« 2,9 % de la population, est-ce la raison qui maintient le nombre de vieux pauvres dans une invisibilité qui les isole encore plus ou qui a incité les pouvoirs publics à les oublier dans les stratégies nationales de lutte contre la pauvreté ? », interroge d’emblée Anne Géneau, présidente des Petits frères des pauvres, en préambule du rapport annuel de l’association publié le 30 septembre.

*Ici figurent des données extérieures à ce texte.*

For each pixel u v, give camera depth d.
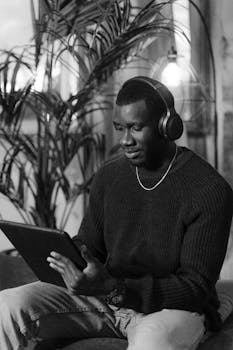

Selon le document, deux millions de personnes de plus de 60 ans sont en situation de précarité. 22 % d’entre elles vivent sous le seuil de pauvreté (chiffres 2022). Sur l’ensemble, en 2023, le Conseil d’orientation des retraites (Cor) estimait que le lien entre petites pensions et niveau de vie modeste était « étroit pour les 40 % de retraités qui vivent seuls ».
Une pauvreté genrée
En premier lieu, les victimes de la précarité sont des femmes. Les inégalités de salaires ainsi que de parcours de vie professionnelles par rapport à ceux des hommes expliquent le phénomène. Et ce, en dépit de l’arrivée massive des femmes sur le marché du travail. « Selon l’Insee(1), à temps de travail identique, le salaire moyen des femmes est inférieur de 15 % à celui des hommes et de 4 % à poste comparable », détaille le rapport.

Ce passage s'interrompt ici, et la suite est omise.